Since this is a Nicholas Sparks adaptation, there is obviously a medical emergency that puts the future of the couple in jeopardy. How Travis deals with this is the choice referred to in the title. The health crisis feels more like an afterthought than the development of a story arc, stuck at the end of what would otherwise feel like a commercial to visit the filming locale.
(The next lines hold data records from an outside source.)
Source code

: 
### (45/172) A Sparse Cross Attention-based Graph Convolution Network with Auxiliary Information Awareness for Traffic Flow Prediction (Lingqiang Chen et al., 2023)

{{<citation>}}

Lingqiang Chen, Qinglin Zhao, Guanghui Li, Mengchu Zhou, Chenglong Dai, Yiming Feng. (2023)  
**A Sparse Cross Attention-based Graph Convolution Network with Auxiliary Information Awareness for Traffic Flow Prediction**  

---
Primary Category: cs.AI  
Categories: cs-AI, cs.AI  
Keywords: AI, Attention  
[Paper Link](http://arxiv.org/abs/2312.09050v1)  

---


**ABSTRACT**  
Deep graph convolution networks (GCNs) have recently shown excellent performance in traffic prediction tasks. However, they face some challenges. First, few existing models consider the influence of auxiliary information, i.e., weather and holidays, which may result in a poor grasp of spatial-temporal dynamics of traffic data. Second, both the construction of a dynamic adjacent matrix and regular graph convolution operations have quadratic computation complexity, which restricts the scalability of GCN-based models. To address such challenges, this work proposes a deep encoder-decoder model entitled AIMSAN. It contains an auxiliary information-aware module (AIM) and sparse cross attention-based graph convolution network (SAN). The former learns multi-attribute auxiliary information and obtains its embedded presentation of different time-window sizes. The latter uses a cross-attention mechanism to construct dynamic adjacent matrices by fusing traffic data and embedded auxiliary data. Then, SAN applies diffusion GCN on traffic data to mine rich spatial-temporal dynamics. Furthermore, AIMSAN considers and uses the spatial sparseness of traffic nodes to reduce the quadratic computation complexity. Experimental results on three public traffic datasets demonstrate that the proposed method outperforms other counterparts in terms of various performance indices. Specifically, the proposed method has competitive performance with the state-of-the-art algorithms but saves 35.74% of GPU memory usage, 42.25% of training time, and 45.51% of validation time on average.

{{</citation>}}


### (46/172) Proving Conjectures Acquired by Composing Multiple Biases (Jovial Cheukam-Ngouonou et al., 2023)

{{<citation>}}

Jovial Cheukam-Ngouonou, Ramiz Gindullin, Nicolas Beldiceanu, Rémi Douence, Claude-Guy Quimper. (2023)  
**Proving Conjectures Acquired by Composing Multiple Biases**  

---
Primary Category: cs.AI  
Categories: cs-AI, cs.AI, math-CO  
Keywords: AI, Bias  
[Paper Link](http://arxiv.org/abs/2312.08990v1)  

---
Overall, “The Choice” is just another romance film with nothing new to add, not even to the growing roster of Nicholas Sparks adaptations. It uses the same formula followed by every cliché love story ever, with the relationship, not surprisingly, developing way too quickly. They never share what they see in each other and what would make them give up their partners so quickly, other than that they “bother each other,” which is one childish way to say that opposites attract. Even this recurring theme of having opposing personalities is flawed, as they become more like each other throughout the course of the movie. Though Travis is the womanizer, he was not seeing his girlfriend when he began seeing Gaby, making her the one who “gets around.” Though she is the one with big plans for her future, her ambitions disappear after she meets Travis, trading in the possibility of either of them having goals in favor of having children.

I don’t know why women and their commendable partners support this unholy genre. Is Hollywood tapping into, or deciding women’s fantasies? Either way, what good is a partner if they just tell you how much they want you in their life, and how happy they are that you said “yes” to being theirs? You are more than some prize to be won.